= Kathleen Wood-Legh =

Canadian historian (1901–1981)

Kathleen Louise Wood-Legh (1901–1981) was a Canadian historian, specialising in medieval social and economic history.

== Life ==
Born in Mount Forest, Ontario, Kathleen Wood-Legh was blind from childhood. After completing a BA in 1923 and an MA in 1924, both at McGill University, she travelled to England with her family for further study. In 1926 she began a PhD at Newnham College under the supervision of G.G. Coulton on church life in medieval England, completed in 1932. Despite glowing references from G.M. Trevelyan, she was unable to secure a permanent academic position and became a tutor and supervisor for undergraduate students at the University of Cambridge.

In 1938 she played a leading role in a number of refugee committees, including the Cambridge Refugee Committee, which helped scholars at threat from the expansion of Nazi Germany, and the Cambridge Children’s Refugee Committee, which found homes for displaced Jewish children. With Anna McClean Bidder, in 1950 she was a founding member of the Society of Women Members of the Regent House who are not Fellows of Colleges, better known as the Dining Group. This informal group of female scholars at Cambridge became the nucleus for Lucy Cavendish College, established in 1965. Wood-Legh wrote the constitution of the new college, becoming a fellow.

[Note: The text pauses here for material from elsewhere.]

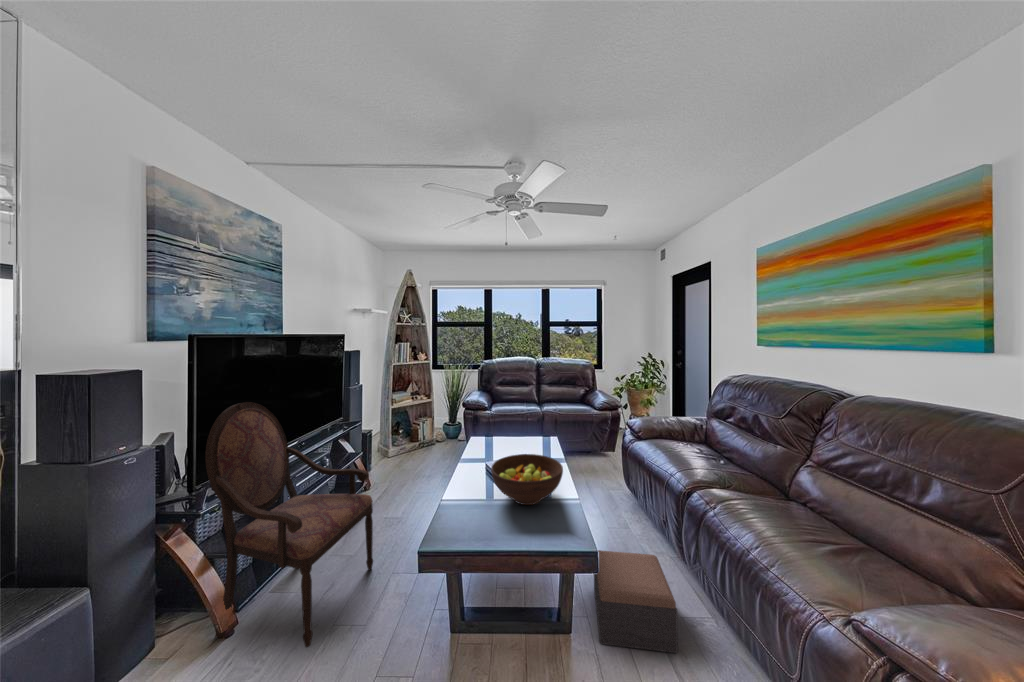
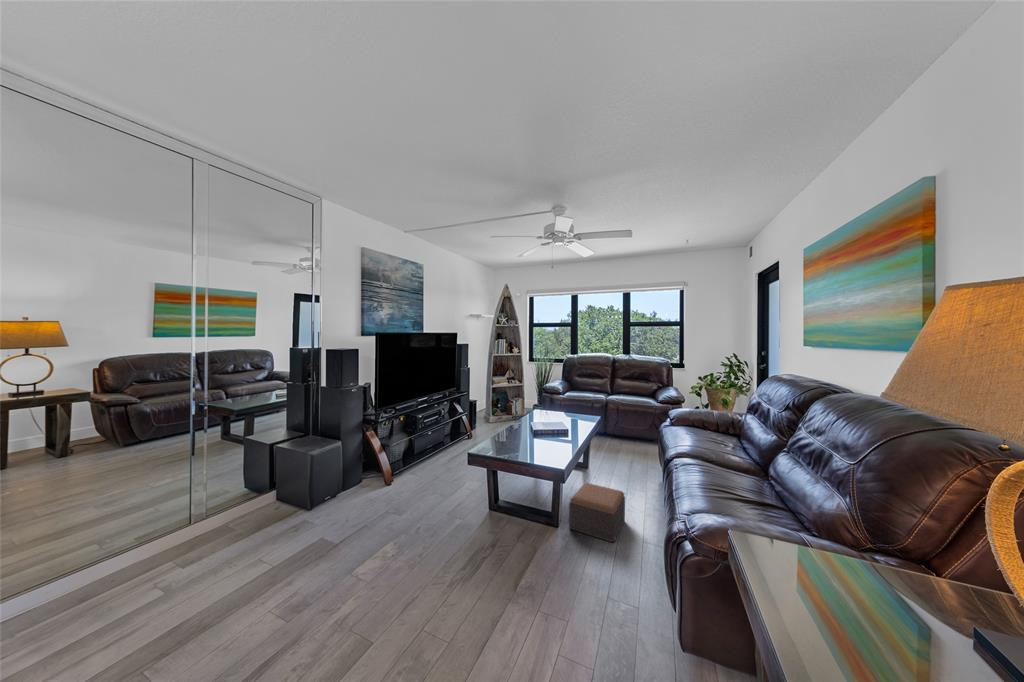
armchair: present [205,402,373,647] -> none [383,371,461,495]
fruit bowl: present [491,454,563,505] -> none [520,417,566,445]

She was awarded a Litt.D in 1967. She died in Cambridge in 1981.

== Work ==
Wood-Legh's work on later medieval religious life remains influential to this day. Her key publications include:

- Studies in Church Life in England under Edward III (1934). Based on her PhD thesis.
- Perpetual Chantries in Britain (1965). Based on the series of Birkbeck lectures she delivered in 1955.
- (ed.) Kentish Visitations of Archbishop William Warham and his deputies, 1511-1512 (1984).

== Legacy ==
She is commemorated by the Wood-Legh Room in Lucy Cavendish College, and by the Wood-Legh Prize, awarded by the University of Cambridge Faculty of History for the best dissertation in the MPhil in Medieval History. Her papers are held by Cambridge University Library.